14. The compression latch of claim 13, wherein the top portion of the engagement member extends through a first end of a transverse hole to the first side of the compression latch body and the rod extends through a second end of a transverse hole to the second side of the compression latch body.

15. The compression latch of claim 12, wherein the linear actuator comprises a fixed sleeve surrounding the bottom portion of the engagement member, the fixed sleeve comprising a receiving slot configured to receive the transverse rod.

16. The compression latch of claim 15, wherein the receiving slot comprises an upper portion, a middle portion and the lower portion configured to provide a guide for the transverse rod during rotation of the handle in the x-y plane.

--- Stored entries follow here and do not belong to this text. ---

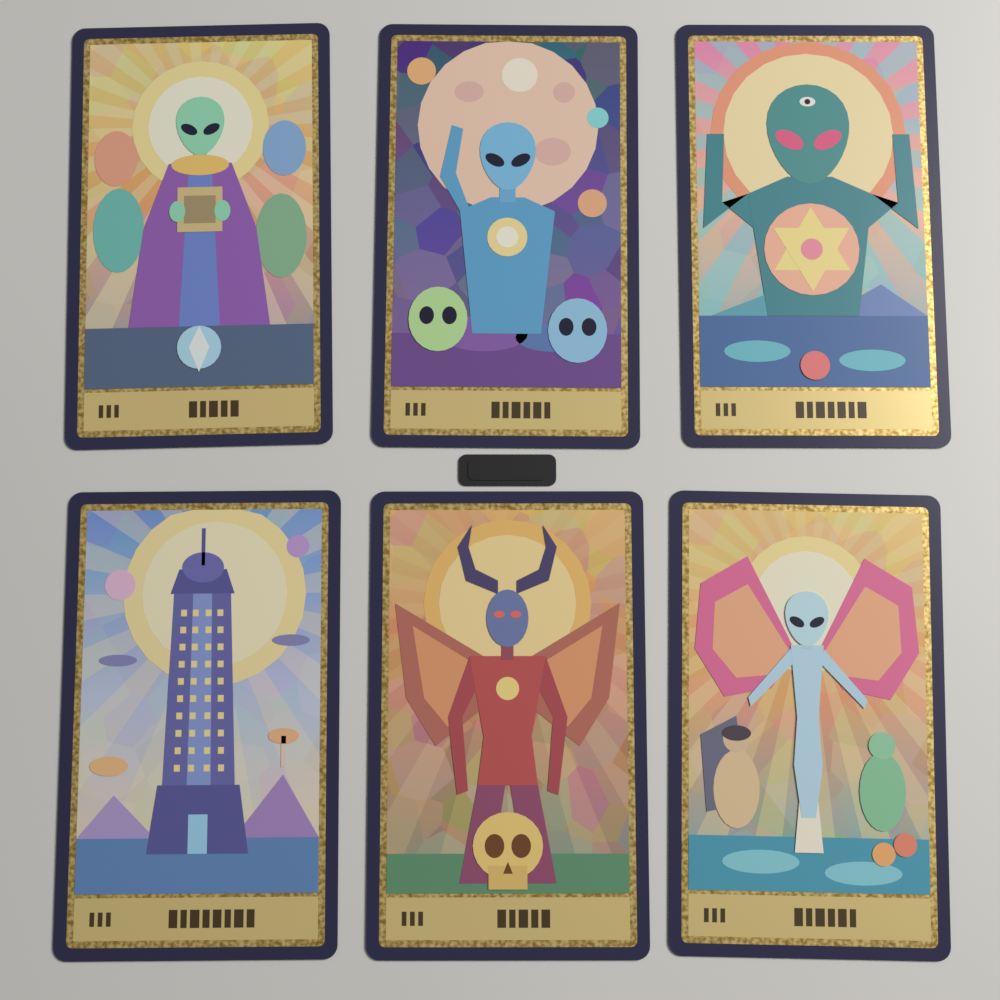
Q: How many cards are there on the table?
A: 6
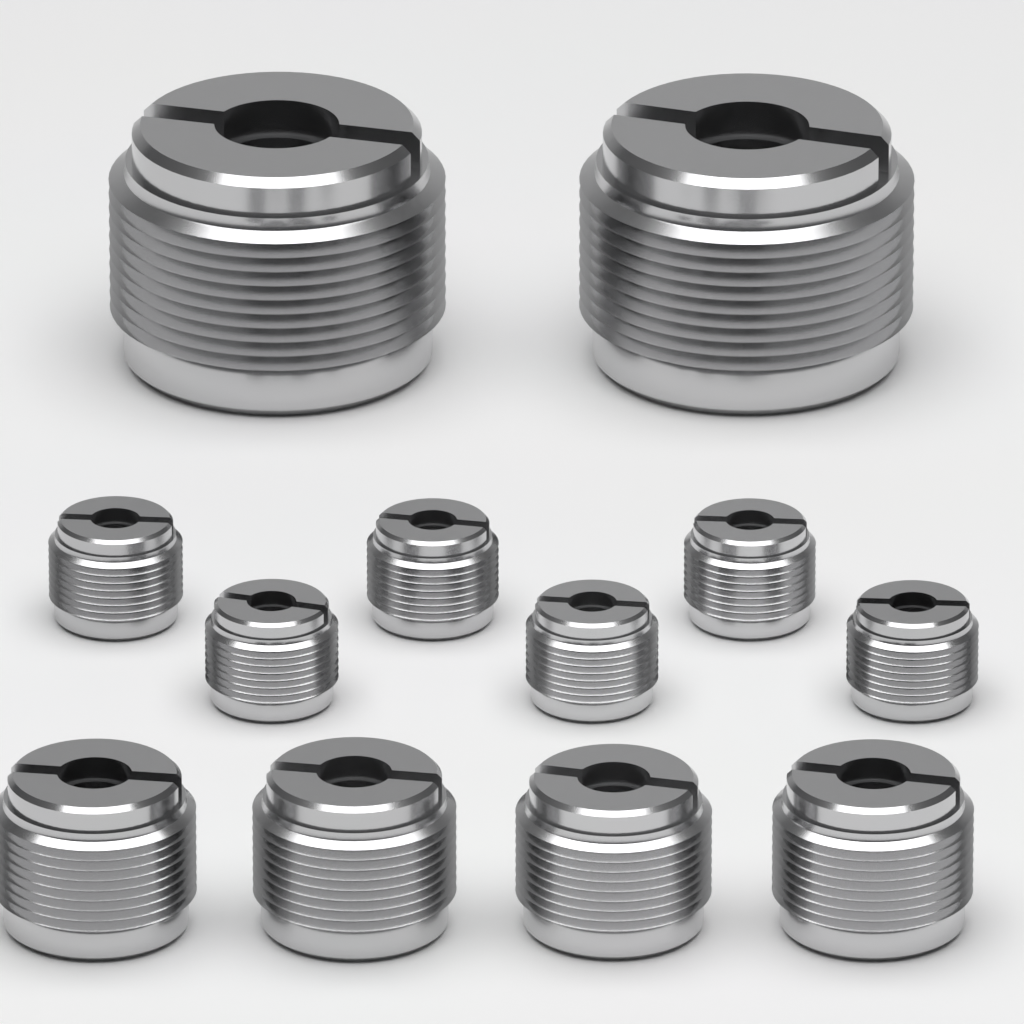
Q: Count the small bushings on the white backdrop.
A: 6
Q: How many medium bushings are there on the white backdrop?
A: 4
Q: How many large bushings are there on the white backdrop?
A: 2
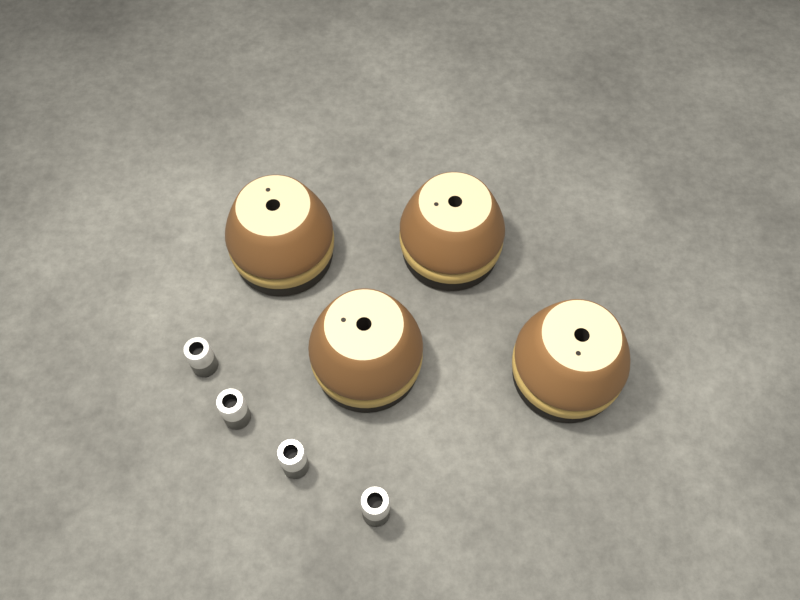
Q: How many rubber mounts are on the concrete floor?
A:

17. A compression latch comprising:

a compression latch body comprising a first side and a second side opposite the first side with a transverse hole from the first side to the second side;

a handle extending from the first side and rotatable in an x-y plane;

a rod extending through the transverse hole to the second side in a direction normal to the x-y plane;

a latch pawl connected to the rod, the latch pawl adjustable along the rod; and

a linear actuator connected to the handle and the rod, such that rotation of the handle in a first rotational direction within the x-y plane moves the rod in a first linear direction normal to the x-y plane and rotation of the handle in a second rotational direction opposite the first rotational direction moves the rod in a second linear direction opposite the first linear direction, the linear actuator comprising: an engagement member comprising an upper portion extending through the transverse hole to the first side and a lower portion within the compression latch body, the upper portion connected to the handle, the lower portion configured to receive the rod and connected to the rod by a transverse rod, the lower portion comprising a slanted transverse slot to receive the transverse rod; and a fixed sleeve surrounding the lower portion of the engagement member, the fixed sleeve comprising a receiving slot configured to receive the transverse rod.

18. The compression latch of claim 17, wherein the compression latch body further comprises a recessed portion on the first side, the handle is shaped to fit within the recessed portion, the handle is connected to the engagement member by a transverse handle pin, the transverse handle pin defines an axis about which the handle may fold from an extended position from the compression latch body to a folded position within the recessed portion of the compression latch body, the handle unable to rotate while in the folded position.

19. The compression latch of claim 17, wherein the receiving slot comprises an upper portion, a middle portion and a lower portion configured to provide a guide for the transverse rod during rotation of the handle in the x-y plane.

20. A linear actuator comprising:

a transverse rod;

an engagement member configured to rotate in an x-y plane, the engagement member configured to receive the transverse rod and connected to the engagement member, the engagement member comprising a transverse slot to receive the transverse rod; and

a sleeve fixed in all directions and surrounding at least a portion of the engagement member, the sleeve comprising a receiving slot configured to receive the transverse rod such that rotation of the engagement member in a first rotational direction within an x-y plane moves the transverse rod in a first linear direction normal to the x-y plane and rotation of the engagement member in a second rotational direction opposite the first rotational direction moves the transverse rod in a second linear direction opposite the first linear direction.